## AIM OF THE TASK
Please return the listing exactly as it stands, skipping any pictures.

======== SUPPLIED DATA

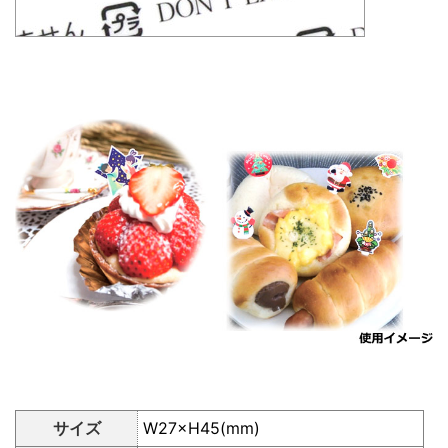
サイズ
W27×H45(mm)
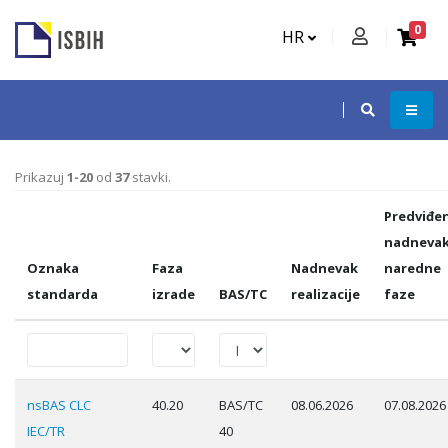
0
HR
Prikazuj
1-20
od
37
stavki.
Predviđen
nadneva
Oznaka
Faza
Nadnevak
naredne
standarda
izrade
BAS/TC
realizacije
faze
nsBAS CLC
40.20
BAS/TC
08.06.2026
07.08.2026
IEC/TR
40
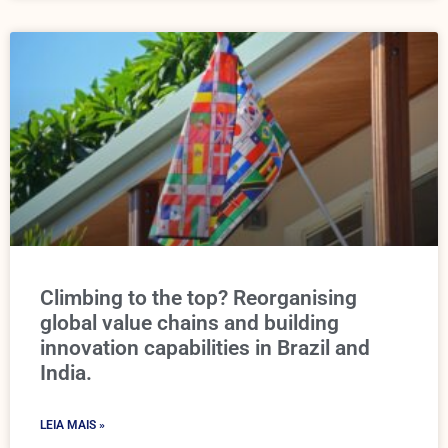
Climbing to the top? Reorganising
global value chains and building
innovation capabilities in Brazil and
India.
LEIA MAIS »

================

## SOLUTION TO THIS TASK
サイズ
W27×H45(mm)
0
HR
Prikazuj
1-20
od
37
stavki.
Predviđen
nadneva
Oznaka
Faza
Nadnevak
naredne
standarda
izrade
BAS/TC
realizacije
faze
nsBAS CLC
40.20
BAS/TC
08.06.2026
07.08.2026
IEC/TR
40
Climbing to the top? Reorganising
global value chains and building
innovation capabilities in Brazil and
India.
LEIA MAIS »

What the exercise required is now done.